The name is pretty self-explanatory. The Breakfast diet was developed by Daniela Jakubowicz, a professor at the Virginia Commonwealth University.
The diet resulted from a study that showed that people who had a filling breakfast consumed more calories but managed to lose more weight when compared to those who had a normal breakfast. Eight months into the study, the big breakfast group had lost 21% of their body weight while the other group had lost a paltry 4.5%!
We all know that carbohydrates are responsible for most food and weight problems. That is why most diet plans ask followers to limit their consumption of carbs. But the Big Breakfast diet says that dieters may have as much food as they want so long as the intake is before 9 am!
The premise of the diet is simple: Enjoy a carbohydrate rich breakfast of 600 calories followed by small, low-fat meals throughout the day.
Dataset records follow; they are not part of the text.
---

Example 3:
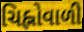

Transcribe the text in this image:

ચિહ્નોવાળી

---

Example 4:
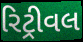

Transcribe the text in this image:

રિટ્રીવલ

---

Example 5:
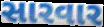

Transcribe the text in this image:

સારવાર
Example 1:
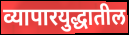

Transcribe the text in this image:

व्यापारयुद्धातील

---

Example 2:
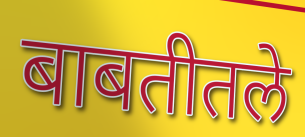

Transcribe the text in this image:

बाबतीतले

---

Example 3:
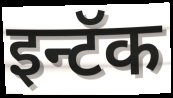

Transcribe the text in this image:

This appeases hunger and quells carb-cravings.
The author provides specific calorific breakdown of the three main meals.
- Breakfast: 610 calories
- Lunch: 395 calories
- Dinner: 235 calories
According to the author, most people overeat due to carb cravings. A heavy breakfast not only kills carb carvings, it also boosts metabolism and reduces hunger pangs throughout the day. Such an eating pattern keeps diseases away and helps people lose weight.
The Big Breakfast diet also recommends the intake of something sweet along with breakfast. In the mornings, your serotonin levels are high and your cravings are at their lowest ebb. By having sweets at such a time, you can reduce your cravings, according to the book.
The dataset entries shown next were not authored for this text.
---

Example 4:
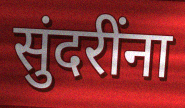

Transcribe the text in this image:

सुंदरींना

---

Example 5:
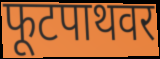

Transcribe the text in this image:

फूटपाथवर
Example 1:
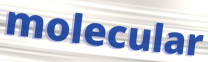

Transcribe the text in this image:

molecular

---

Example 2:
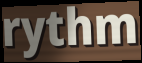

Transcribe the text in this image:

rythm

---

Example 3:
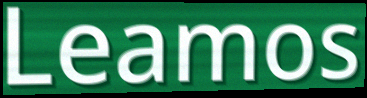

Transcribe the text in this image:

Leamos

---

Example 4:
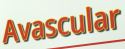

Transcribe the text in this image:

Avascular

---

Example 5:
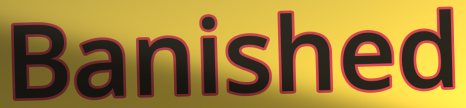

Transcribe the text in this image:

Banished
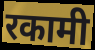
रकामी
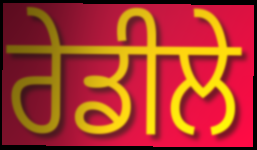
ਰੇਡੀਲੇ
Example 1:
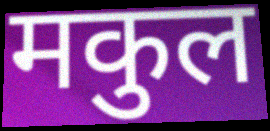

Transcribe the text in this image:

मकुल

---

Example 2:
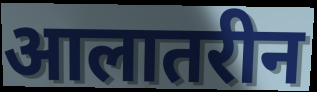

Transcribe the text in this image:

आलातरीन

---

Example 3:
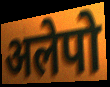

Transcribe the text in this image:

अलेपो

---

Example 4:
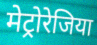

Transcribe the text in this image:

मेट्रोरेजिया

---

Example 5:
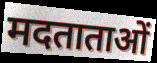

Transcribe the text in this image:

मदताताओं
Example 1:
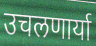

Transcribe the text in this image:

उचलणार्या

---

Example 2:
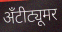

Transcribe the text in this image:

अँटीट्यूमर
All kinds of foods are allowed so long as dieters stick to the daily limit of 1200 calories per day. Dieters are given a helping hand through the 28 day meal plan and recipes in the book.
Although an increase in daily activities is recommended, exercise is not considered to be an important part of the Big Breakfast Diet plan.
The Big Breakfast diet: A review
You know what they say about eating breakfast like a king, lunch like a prince and supping like a pauper? The same principle is applied here – with sufficient explanations and guidelines!
By eating a huge amount of food in the mornings, you give your metabolism a kick-start. You also reduce cravings. A huge breakfast keeps your blood sugar levels high and you may experience less hunger pangs in between.
Pros:
- A huge breakfast appeases hunger and reduces cravings
- No foods are left out
- A moderately high protein intake is recommended, which keeps muscles, tissues and bones in good health
- Meal plan and recipes are included
- Plan is based on research
Cons:
- Research has been criticized by experts
- No emphasis on healthy foods and encourages unhealthy foods
- Restricts calories
In Conclusion
Although the study seems to indicate the need for a heavy breakfast, it is not possible to conclude that a heavy breakfast alone can help people lose weight. Besides, the specific ratios of proteins, carbohydrates and fats make this a difficult diet to follow. The diet does not restrict the intake of unhealthy foods. In all, this diet cannot be followed in the long run.